:: Try it ::
Carry on the LLVMdev mailing-list message below, about downstream distributions in the LLVM repository, from the point where it stops.

:: Excerpted text ::
_____

[LLVMdev] Downstream distributions as first class citizens in the LLVM repository

Joerg Sonnenberger joerg at britannica.bec.de
Fri Oct 18 16:07:49 PDT 2013


On Fri, Oct 18, 2013 at 06:47:55PM -0400, Tom Stellard wrote:
> On Fri, Oct 18, 2013 at 07:09:47PM +0200, Joerg Sonnenberger wrote:
> > Hi all,
> > I mentioned this idea yesterday on IRC already and would like to discuss
> > in the greater context of the mailing list. NetBSD is about to import
> > LLVM and Clang into its repository; FreeBSD already has done that a
> > while ago. This creates some interesting maintainance questions. FreeBSD
> > has followed the LLVM/Clang releases and backported various fixes
> > locally. NetBSD will after the 3.4 release likely end up doing the same.
> > In the past, this process has created some fragmentation for GCC as
> > various changed tended to accumulate over time. One part was always the
> > somewhat tidious process of getting those changes upstream, the other
> > problem was the difficulty of keeping track of who exactly had what
> > state.

_____

:: Data provided ::
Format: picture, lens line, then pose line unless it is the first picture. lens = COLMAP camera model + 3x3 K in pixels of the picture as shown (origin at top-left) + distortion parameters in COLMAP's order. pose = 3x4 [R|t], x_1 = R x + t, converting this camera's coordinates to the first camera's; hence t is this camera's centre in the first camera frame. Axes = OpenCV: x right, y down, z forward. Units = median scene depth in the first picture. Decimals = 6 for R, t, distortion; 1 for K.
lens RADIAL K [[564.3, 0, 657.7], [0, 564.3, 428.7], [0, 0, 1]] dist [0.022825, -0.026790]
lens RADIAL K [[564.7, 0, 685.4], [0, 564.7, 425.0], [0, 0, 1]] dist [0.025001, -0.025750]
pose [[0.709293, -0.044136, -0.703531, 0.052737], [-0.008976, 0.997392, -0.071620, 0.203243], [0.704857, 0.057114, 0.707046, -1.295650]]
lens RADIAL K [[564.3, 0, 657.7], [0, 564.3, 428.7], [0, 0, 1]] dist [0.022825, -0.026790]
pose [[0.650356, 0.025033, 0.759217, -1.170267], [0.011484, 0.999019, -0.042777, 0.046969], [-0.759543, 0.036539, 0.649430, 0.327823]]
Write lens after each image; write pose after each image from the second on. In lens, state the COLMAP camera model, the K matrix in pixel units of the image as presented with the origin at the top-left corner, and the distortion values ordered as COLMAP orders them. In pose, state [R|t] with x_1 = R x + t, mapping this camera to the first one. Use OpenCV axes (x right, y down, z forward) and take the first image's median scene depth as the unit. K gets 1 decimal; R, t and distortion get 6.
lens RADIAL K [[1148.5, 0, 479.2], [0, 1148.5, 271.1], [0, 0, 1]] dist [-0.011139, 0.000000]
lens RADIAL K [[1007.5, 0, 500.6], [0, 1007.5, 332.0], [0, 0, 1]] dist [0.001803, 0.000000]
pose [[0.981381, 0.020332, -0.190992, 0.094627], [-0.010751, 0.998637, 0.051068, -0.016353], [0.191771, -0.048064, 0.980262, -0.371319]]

_____

:: The answer ::
> > 
> > Luckily with LLVM we are in much better position when it comes to
> > getting changes integrated, so that's not an issue. There is still the
> > problem of keeping track of who has which additional (bug fixing)
> > patches and release management in general. For this purpose I would like
> > to be able to create "vendor" branches in the main repository to reflect
> > exactly what it is used by the corresponding downstream repository.
> > This would increase the visibility of changes by any of the vendors
> > involved, so that others can pick up the same changes. The impact on
> > mailing list traffic should be low as changes are relatively rare
> > compared to the rest of the development speed. Code access should follow
> > similar practises as release management, e.g. every vendor branch has a
> > code owner responsible for it.
> 
> I would really like to have something like this.  However, I think there
> should be just be one 'vendor' branch.  There are already way too many
> forks of LLVM both public and private and having a common branch for
> fixes would be very beneficial and save everyone a lot of work.  Plus,
> I think it would give users with private forks of LLVM an incentive to
> contribute changes back to the project.

Having a single branch doesn't work as soon as maintaince for releases
comes into the game. Consider FreeBSD 10 shipping with Clang 3.3 and
FreeBSD 11 with Clang 3.4...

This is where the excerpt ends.